Dataset content
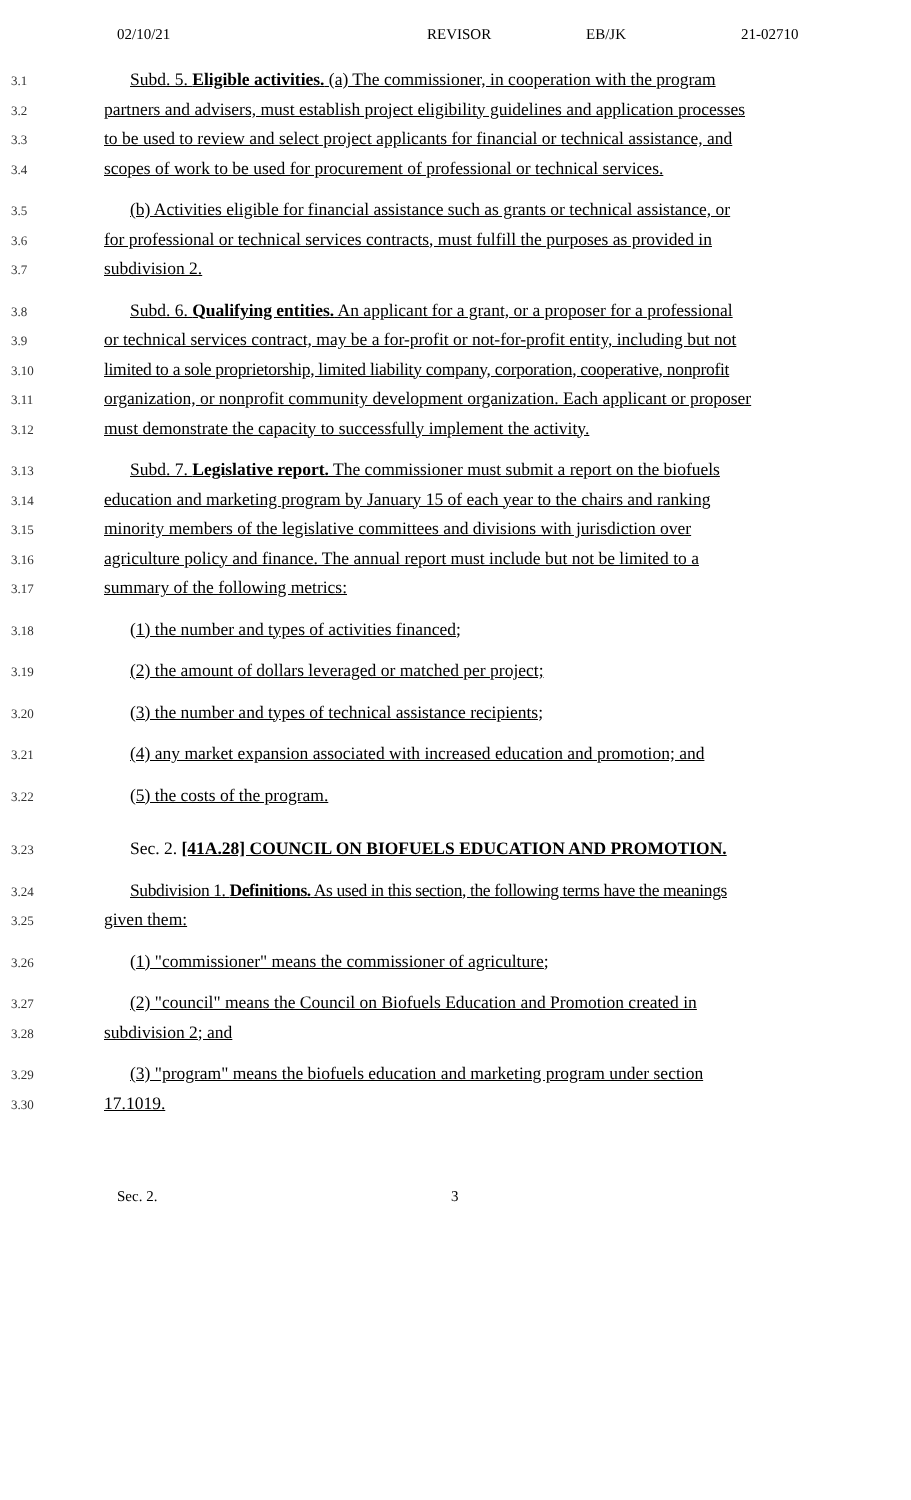02/10/21 REVISOR EB/JK 21-02710
3.1 Subd. 5. Eligible activities. (a) The commissioner, in cooperation with the program
3.2 partners and advisers, must establish project eligibility guidelines and application processes
3.3 to be used to review and select project applicants for financial or technical assistance, and
3.4 scopes of work to be used for procurement of professional or technical services.
3.5 (b) Activities eligible for financial assistance such as grants or technical assistance, or
3.6 for professional or technical services contracts, must fulfill the purposes as provided in
3.7 subdivision 2.
3.8 Subd. 6. Qualifying entities. An applicant for a grant, or a proposer for a professional
3.9 or technical services contract, may be a for-profit or not-for-profit entity, including but not
3.10 limited to a sole proprietorship, limited liability company, corporation, cooperative, nonprofit
3.11 organization, or nonprofit community development organization. Each applicant or proposer
3.12 must demonstrate the capacity to successfully implement the activity.
3.13 Subd. 7. Legislative report. The commissioner must submit a report on the biofuels
3.14 education and marketing program by January 15 of each year to the chairs and ranking
3.15 minority members of the legislative committees and divisions with jurisdiction over
3.16 agriculture policy and finance. The annual report must include but not be limited to a
3.17 summary of the following metrics:
3.18 (1) the number and types of activities financed;
3.19 (2) the amount of dollars leveraged or matched per project;
3.20 (3) the number and types of technical assistance recipients;
3.21 (4) any market expansion associated with increased education and promotion; and
3.22 (5) the costs of the program.
3.23 Sec. 2. [41A.28] COUNCIL ON BIOFUELS EDUCATION AND PROMOTION.
3.24 Subdivision 1. Definitions. As used in this section, the following terms have the meanings
3.25 given them:
3.26 (1) "commissioner" means the commissioner of agriculture;
3.27 (2) "council" means the Council on Biofuels Education and Promotion created in
3.28 subdivision 2; and
3.29 (3) "program" means the biofuels education and marketing program under section
3.30 17.1019.
Sec. 2. 3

Problem to work on
Search the lines above for the string "technical" and copy each line that has it.

Task solution
3.3 to be used to review and select project applicants for financial or technical assistance, and
3.4 scopes of work to be used for procurement of professional or technical services.
3.5 (b) Activities eligible for financial assistance such as grants or technical assistance, or
3.6 for professional or technical services contracts, must fulfill the purposes as provided in
3.9 or technical services contract, may be a for-profit or not-for-profit entity, including but not
3.20 (3) the number and types of technical assistance recipients;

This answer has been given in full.